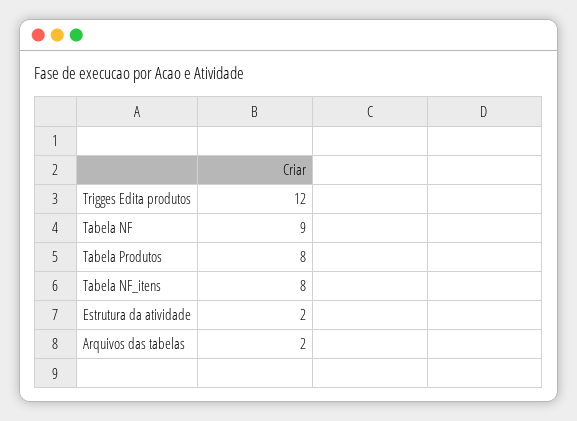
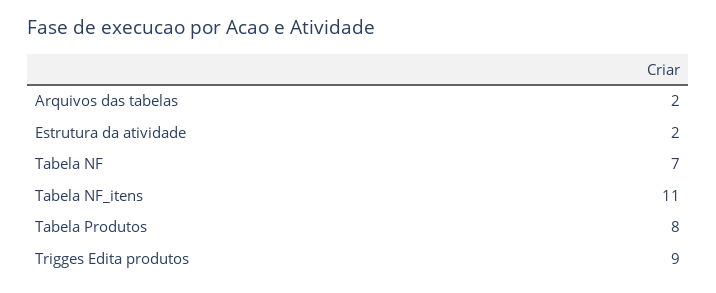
Trigges Edita produtos: 12 -> 9
Tabela NF: 9 -> 7
Tabela NF_itens: 8 -> 11

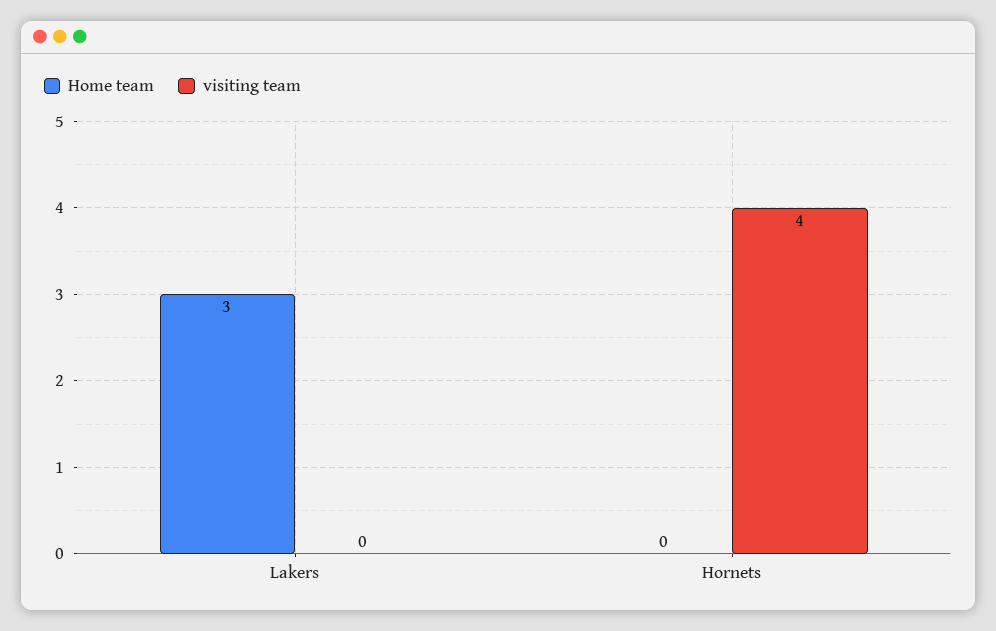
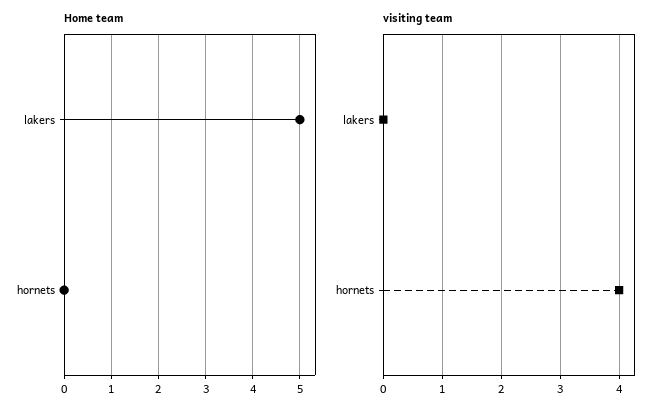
Home team, Lakers: 3 -> 5

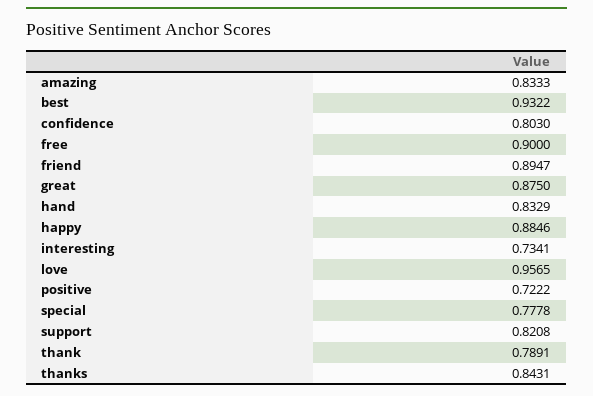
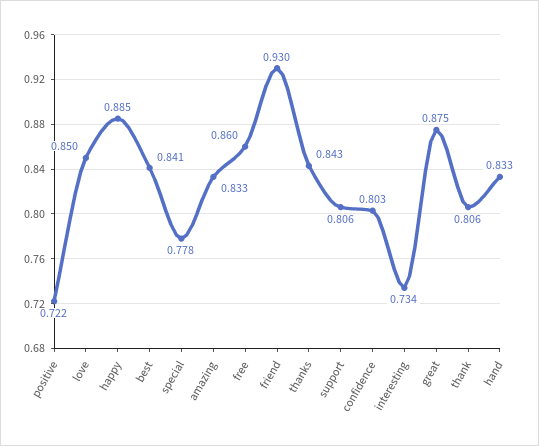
best: 0.9322 -> 0.841
free: 0.9 -> 0.86
friend: 0.8947 -> 0.93
love: 0.9565 -> 0.85
support: 0.8208 -> 0.806
thank: 0.7891 -> 0.806

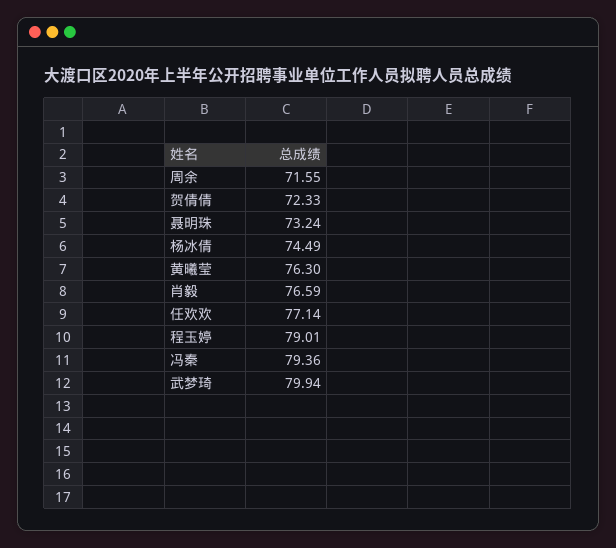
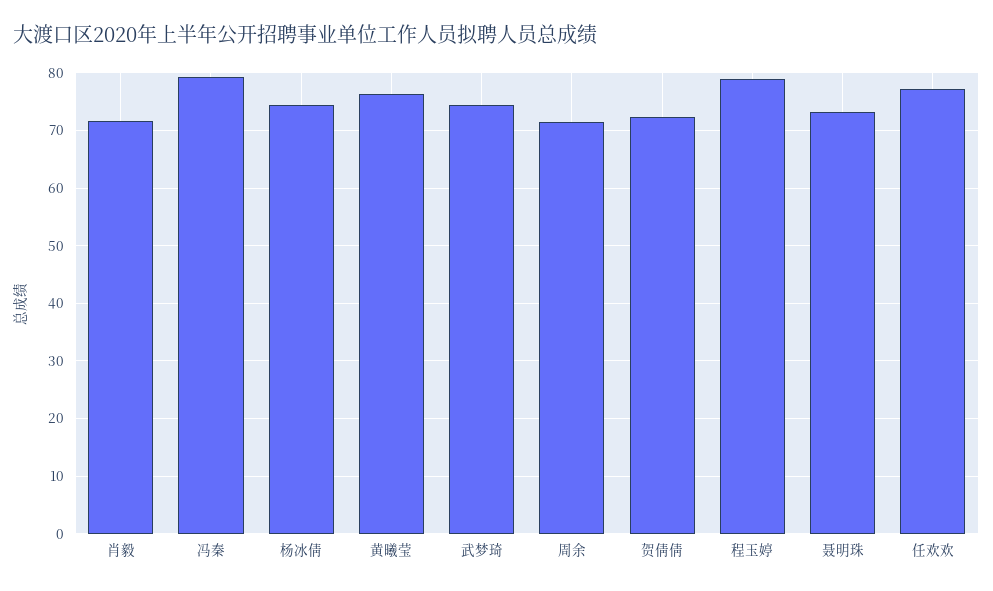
肖毅: 76.59 -> 72
武梦琦: 79.94 -> 74

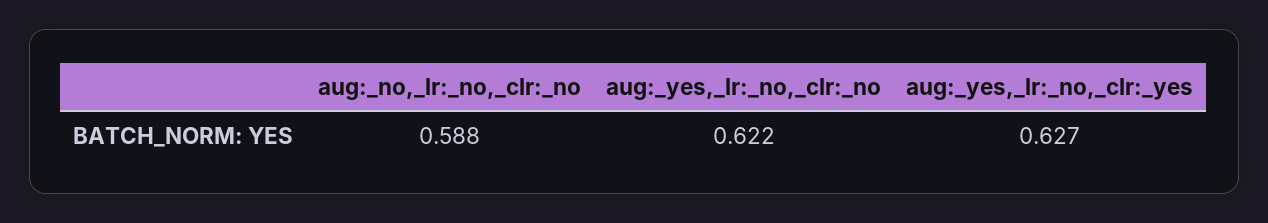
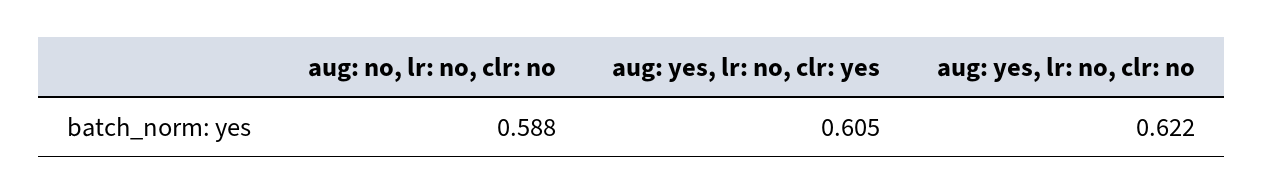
aug:_yes,_lr:_no,_clr:_yes: 0.627 -> 0.605

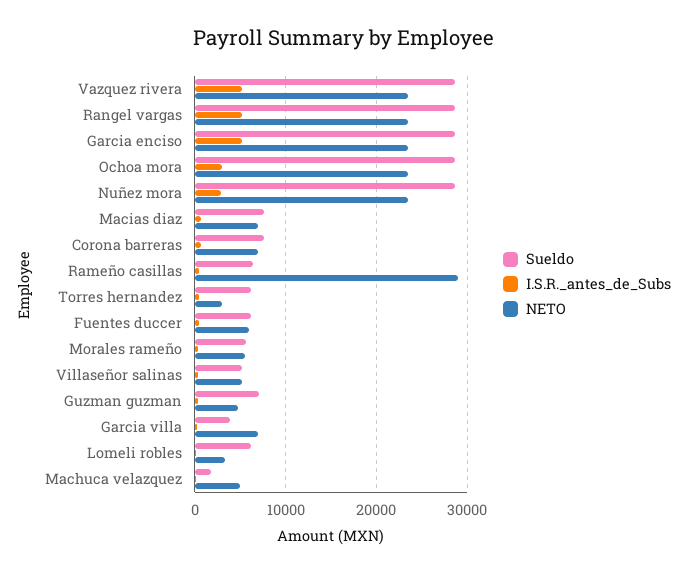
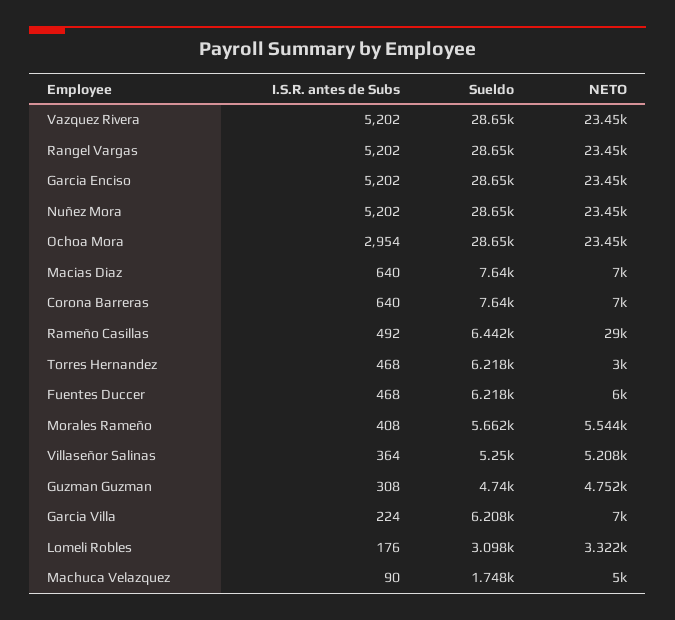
I.S.R._antes_de_Subs, Nuñez mora: 3000 -> 5202
Sueldo, Guzman guzman: 7000 -> 4740
Sueldo, Garcia villa: 4000 -> 6208
Sueldo, Lomeli robles: 6000 -> 3098

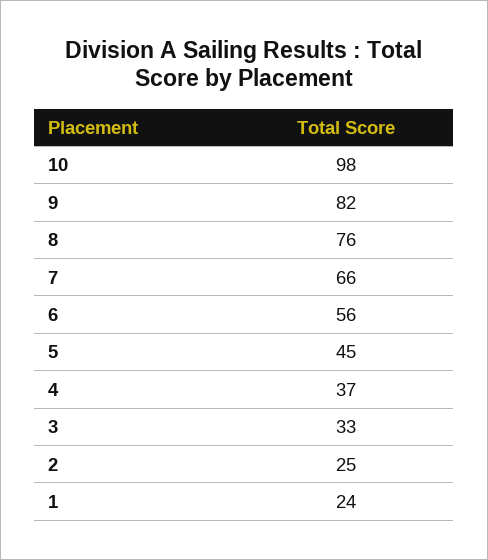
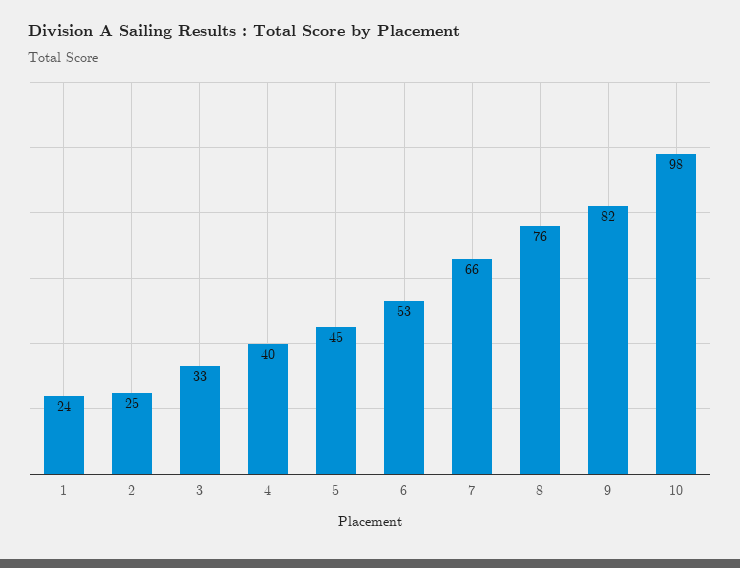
6: 56 -> 53
4: 37 -> 40

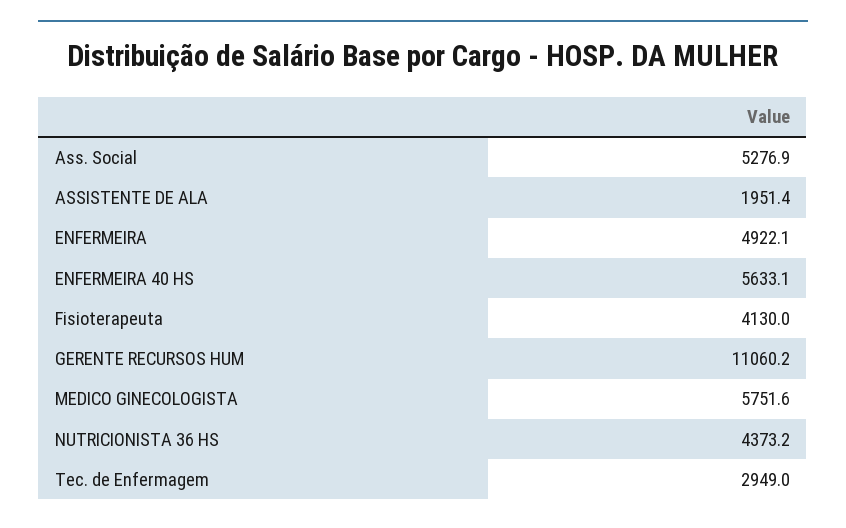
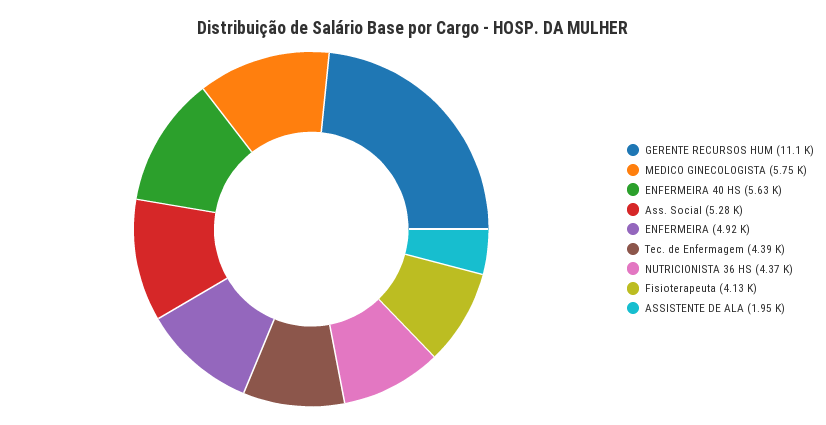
Tec. de Enfermagem: 2949 -> 4390

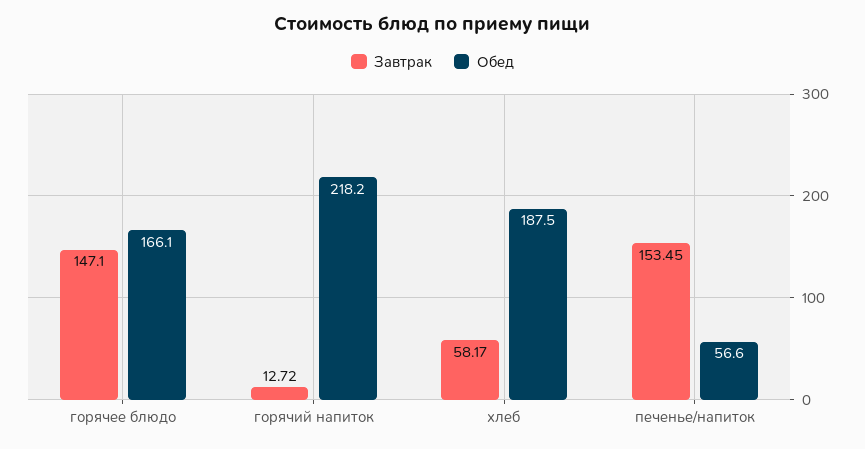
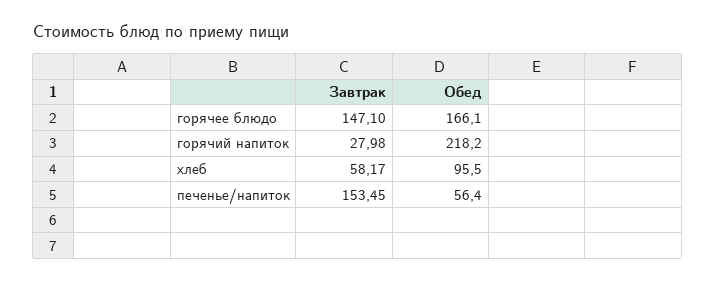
Завтрак, горячий напиток: 12.72 -> 27.98
Обед, хлеб: 187.5 -> 95.5
Обед, печенье/напиток: 56.6 -> 56.4

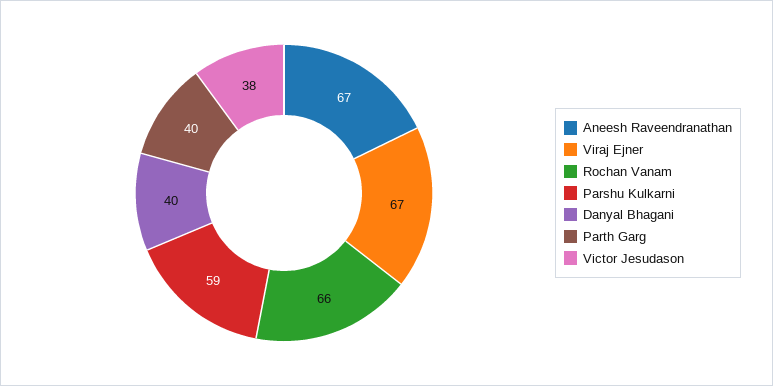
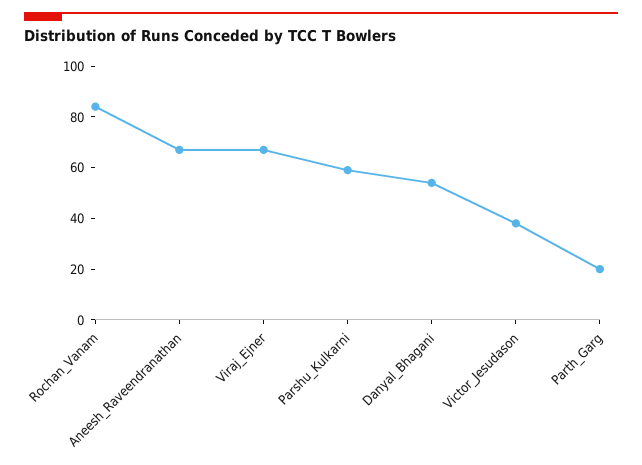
Rochan Vanam: 66 -> 85
Danyal Bhagani: 40 -> 55
Parth Garg: 40 -> 20

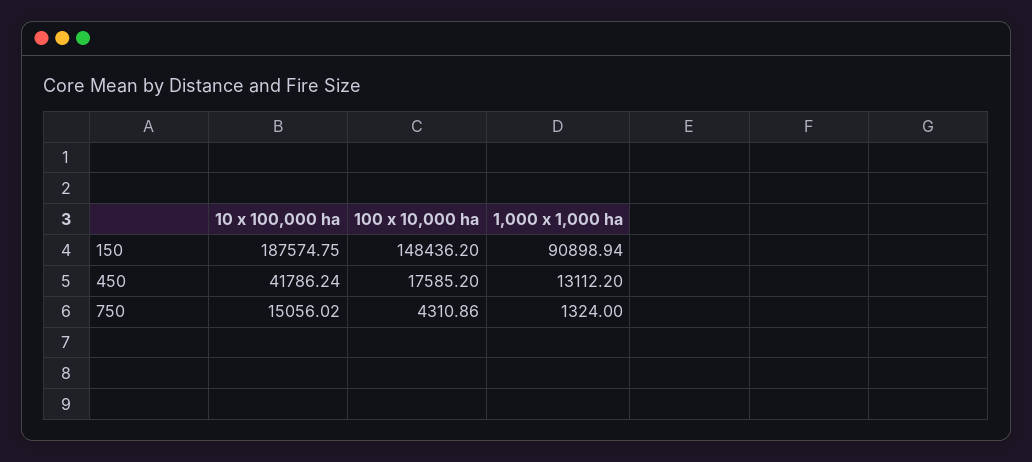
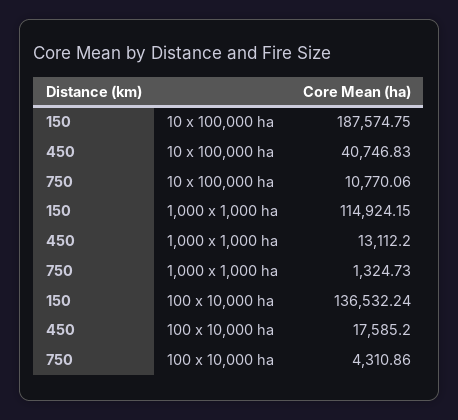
100 x 10,000 ha, 150: 148436.2 -> 136532.24
1,000 x 1,000 ha, 150: 90898.94 -> 114924.15
10 x 100,000 ha, 450: 41786.24 -> 40746.83
10 x 100,000 ha, 750: 15056.02 -> 10770.06
1,000 x 1,000 ha, 750: 1324 -> 1324.73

+--

Instructions for the task -
The preceding entries are to be returned verbatim, with every picture excluded.

Problem solution -
Trigges Edita produtos: 12 -> 9
Tabela NF: 9 -> 7
Tabela NF_itens: 8 -> 11

Home team, Lakers: 3 -> 5

best: 0.9322 -> 0.841
free: 0.9 -> 0.86
friend: 0.8947 -> 0.93
love: 0.9565 -> 0.85
support: 0.8208 -> 0.806
thank: 0.7891 -> 0.806

肖毅: 76.59 -> 72
武梦琦: 79.94 -> 74

aug:_yes,_lr:_no,_clr:_yes: 0.627 -> 0.605

I.S.R._antes_de_Subs, Nuñez mora: 3000 -> 5202
Sueldo, Guzman guzman: 7000 -> 4740
Sueldo, Garcia villa: 4000 -> 6208
Sueldo, Lomeli robles: 6000 -> 3098

6: 56 -> 53
4: 37 -> 40

Tec. de Enfermagem: 2949 -> 4390

Завтрак, горячий напиток: 12.72 -> 27.98
Обед, хлеб: 187.5 -> 95.5
Обед, печенье/напиток: 56.6 -> 56.4

Rochan Vanam: 66 -> 85
Danyal Bhagani: 40 -> 55
Parth Garg: 40 -> 20

100 x 10,000 ha, 150: 148436.2 -> 136532.24
1,000 x 1,000 ha, 150: 90898.94 -> 114924.15
10 x 100,000 ha, 450: 41786.24 -> 40746.83
10 x 100,000 ha, 750: 15056.02 -> 10770.06
1,000 x 1,000 ha, 750: 1324 -> 1324.73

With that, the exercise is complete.